Catenaa, Wednesday, July 09, 2025- Binance plans to keep more than 400 remote employees in Singapore, even as the city-state enforces stricter licensing rules targeting crypto firms that serve overseas clients without approval.
Singapore’s Monetary Authority has directed locally incorporated firms to obtain licenses or halt offshore operations by June 30. The move has prompted several platforms, including Bybit and Bitget, to consider relocating. However, Binance’s operations remain largely unaffected, according to a Bloomberg report.
Most of Binance’s Singapore-based staff work in non-customer-facing roles such as compliance, human resources, data analysis and technical support. The absence of a formal office structure, coupled with the company’s “remote-first” model, keeps it outside the scope of new requirements under the Financial Services and Markets Act of 2022.

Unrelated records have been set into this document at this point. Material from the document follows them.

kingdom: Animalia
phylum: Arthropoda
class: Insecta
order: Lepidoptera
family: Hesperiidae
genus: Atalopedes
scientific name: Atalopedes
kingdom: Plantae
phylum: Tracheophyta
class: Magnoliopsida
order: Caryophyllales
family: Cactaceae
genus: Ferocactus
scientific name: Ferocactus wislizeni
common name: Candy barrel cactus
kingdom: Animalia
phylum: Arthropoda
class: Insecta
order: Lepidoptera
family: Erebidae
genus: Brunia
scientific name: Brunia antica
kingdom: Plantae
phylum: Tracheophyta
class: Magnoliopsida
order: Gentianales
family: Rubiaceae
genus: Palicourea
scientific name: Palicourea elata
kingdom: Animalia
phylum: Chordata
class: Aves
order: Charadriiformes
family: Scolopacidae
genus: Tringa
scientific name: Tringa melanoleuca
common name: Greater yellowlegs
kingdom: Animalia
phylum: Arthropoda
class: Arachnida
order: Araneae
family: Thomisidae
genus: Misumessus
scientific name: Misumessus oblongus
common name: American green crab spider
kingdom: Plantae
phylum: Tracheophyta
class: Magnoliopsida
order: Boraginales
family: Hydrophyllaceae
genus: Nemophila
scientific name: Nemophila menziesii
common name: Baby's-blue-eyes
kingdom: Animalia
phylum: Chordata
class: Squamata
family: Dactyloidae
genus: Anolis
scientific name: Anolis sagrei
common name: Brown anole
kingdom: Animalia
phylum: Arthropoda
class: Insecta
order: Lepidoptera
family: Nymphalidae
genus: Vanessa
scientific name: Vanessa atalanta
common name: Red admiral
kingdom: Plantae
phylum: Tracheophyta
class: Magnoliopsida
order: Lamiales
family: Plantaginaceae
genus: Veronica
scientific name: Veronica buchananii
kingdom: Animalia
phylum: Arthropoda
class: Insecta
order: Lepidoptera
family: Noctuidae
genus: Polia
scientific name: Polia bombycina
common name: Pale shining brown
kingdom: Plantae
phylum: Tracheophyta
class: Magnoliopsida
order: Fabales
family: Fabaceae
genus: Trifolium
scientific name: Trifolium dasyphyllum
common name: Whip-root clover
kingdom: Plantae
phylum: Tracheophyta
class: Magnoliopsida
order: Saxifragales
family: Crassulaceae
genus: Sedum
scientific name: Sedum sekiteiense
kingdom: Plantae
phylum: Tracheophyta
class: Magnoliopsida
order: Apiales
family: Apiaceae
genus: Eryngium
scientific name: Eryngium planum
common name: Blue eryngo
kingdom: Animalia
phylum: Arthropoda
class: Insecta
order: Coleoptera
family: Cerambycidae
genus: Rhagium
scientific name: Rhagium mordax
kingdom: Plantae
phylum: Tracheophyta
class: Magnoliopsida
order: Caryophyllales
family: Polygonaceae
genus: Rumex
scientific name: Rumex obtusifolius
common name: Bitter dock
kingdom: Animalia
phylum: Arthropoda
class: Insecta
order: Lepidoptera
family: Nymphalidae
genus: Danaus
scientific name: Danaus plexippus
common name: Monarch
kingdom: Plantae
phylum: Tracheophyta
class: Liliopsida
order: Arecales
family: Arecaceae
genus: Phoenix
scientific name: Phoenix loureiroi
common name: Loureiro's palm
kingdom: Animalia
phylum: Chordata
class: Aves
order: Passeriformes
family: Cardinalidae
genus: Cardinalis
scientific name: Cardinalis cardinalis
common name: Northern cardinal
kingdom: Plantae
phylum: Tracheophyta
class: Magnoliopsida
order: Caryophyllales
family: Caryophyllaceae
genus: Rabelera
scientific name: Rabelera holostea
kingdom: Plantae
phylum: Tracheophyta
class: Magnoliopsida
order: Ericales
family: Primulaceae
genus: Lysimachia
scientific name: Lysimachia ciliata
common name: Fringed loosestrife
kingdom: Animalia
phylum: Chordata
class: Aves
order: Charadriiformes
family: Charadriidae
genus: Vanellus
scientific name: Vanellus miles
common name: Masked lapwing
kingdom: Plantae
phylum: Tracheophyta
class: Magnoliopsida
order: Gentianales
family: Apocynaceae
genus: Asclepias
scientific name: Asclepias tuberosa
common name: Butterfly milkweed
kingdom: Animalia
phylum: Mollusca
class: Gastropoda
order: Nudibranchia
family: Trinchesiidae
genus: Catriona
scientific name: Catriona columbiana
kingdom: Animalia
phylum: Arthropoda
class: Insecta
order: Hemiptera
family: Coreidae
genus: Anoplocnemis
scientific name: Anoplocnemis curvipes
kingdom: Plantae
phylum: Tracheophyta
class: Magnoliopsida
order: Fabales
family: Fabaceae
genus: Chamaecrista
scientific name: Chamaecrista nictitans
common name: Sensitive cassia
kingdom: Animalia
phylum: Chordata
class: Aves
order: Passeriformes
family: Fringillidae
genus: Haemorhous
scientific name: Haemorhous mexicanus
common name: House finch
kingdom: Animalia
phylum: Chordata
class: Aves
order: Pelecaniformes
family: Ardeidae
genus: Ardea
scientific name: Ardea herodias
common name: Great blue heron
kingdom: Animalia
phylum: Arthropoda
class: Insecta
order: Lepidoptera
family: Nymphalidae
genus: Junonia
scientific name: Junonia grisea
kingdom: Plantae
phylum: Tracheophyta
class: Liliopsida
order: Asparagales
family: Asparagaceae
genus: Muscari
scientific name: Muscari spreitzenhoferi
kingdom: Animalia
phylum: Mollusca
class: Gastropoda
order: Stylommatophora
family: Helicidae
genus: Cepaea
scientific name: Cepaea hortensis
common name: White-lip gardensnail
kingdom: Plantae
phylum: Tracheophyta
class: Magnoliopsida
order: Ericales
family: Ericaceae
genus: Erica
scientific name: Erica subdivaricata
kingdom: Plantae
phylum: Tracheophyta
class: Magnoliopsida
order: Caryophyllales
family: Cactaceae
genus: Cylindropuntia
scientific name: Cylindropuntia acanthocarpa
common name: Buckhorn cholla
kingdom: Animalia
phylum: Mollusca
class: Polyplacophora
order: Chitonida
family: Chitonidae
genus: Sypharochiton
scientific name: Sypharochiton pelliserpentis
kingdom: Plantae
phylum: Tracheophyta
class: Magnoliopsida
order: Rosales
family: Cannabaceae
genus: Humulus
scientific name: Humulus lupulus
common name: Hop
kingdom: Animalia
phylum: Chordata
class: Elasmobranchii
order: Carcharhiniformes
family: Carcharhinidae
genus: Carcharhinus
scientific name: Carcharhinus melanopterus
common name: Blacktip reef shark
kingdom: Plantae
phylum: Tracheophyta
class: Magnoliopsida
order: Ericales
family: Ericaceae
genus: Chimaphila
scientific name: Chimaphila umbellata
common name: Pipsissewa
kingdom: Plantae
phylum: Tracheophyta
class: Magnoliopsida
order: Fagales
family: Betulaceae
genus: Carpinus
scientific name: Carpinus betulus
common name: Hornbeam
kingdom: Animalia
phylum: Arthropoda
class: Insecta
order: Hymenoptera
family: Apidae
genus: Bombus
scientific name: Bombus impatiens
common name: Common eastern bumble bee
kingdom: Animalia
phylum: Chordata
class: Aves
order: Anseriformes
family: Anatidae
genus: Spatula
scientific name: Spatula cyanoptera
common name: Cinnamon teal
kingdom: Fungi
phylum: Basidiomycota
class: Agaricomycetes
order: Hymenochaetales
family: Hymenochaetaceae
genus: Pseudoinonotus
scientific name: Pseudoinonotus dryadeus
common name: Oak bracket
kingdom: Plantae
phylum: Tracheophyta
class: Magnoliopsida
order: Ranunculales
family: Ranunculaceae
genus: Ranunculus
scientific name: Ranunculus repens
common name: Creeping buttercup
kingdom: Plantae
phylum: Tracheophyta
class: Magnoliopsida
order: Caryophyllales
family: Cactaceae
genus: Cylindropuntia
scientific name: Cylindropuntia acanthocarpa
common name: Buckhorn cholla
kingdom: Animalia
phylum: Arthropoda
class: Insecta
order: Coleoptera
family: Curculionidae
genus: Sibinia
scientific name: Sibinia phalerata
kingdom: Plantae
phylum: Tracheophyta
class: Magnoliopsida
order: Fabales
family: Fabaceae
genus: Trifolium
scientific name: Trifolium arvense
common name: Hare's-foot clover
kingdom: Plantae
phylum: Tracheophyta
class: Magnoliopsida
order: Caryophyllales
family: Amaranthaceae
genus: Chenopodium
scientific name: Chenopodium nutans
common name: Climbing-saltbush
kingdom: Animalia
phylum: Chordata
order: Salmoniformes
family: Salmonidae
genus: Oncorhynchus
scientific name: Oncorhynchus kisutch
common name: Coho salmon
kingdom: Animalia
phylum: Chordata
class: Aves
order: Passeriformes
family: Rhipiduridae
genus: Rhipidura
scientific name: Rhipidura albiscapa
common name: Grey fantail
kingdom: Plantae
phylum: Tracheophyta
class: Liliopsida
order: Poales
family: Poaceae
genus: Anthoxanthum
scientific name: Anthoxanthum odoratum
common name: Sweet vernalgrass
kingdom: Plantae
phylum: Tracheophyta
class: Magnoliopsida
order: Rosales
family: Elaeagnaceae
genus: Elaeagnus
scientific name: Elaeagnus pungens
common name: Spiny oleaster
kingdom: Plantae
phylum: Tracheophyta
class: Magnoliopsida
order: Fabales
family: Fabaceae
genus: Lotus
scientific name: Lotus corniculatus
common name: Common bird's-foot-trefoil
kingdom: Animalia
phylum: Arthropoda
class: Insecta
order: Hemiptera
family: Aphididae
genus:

The MAS clarified that remote employees working for foreign entities, and who do not serve local clients, do not trigger the licensing mandate. Binance, listed on the MAS Investor Alert List since 2021, has not exited the country entirely but is barred from offering services to Singaporean residents.
Singapore emerged as a major Asian crypto hub over recent years, but regulatory scrutiny has increased following collapses such as Three Arrows Capital in 2022. The new regulatory push is designed to close gaps that allowed firms to operate cross-border without adequate oversight.
Binance’s decision to maintain its remote workforce in Singapore highlights the ongoing friction between decentralized business models and jurisdiction-based financial regulation.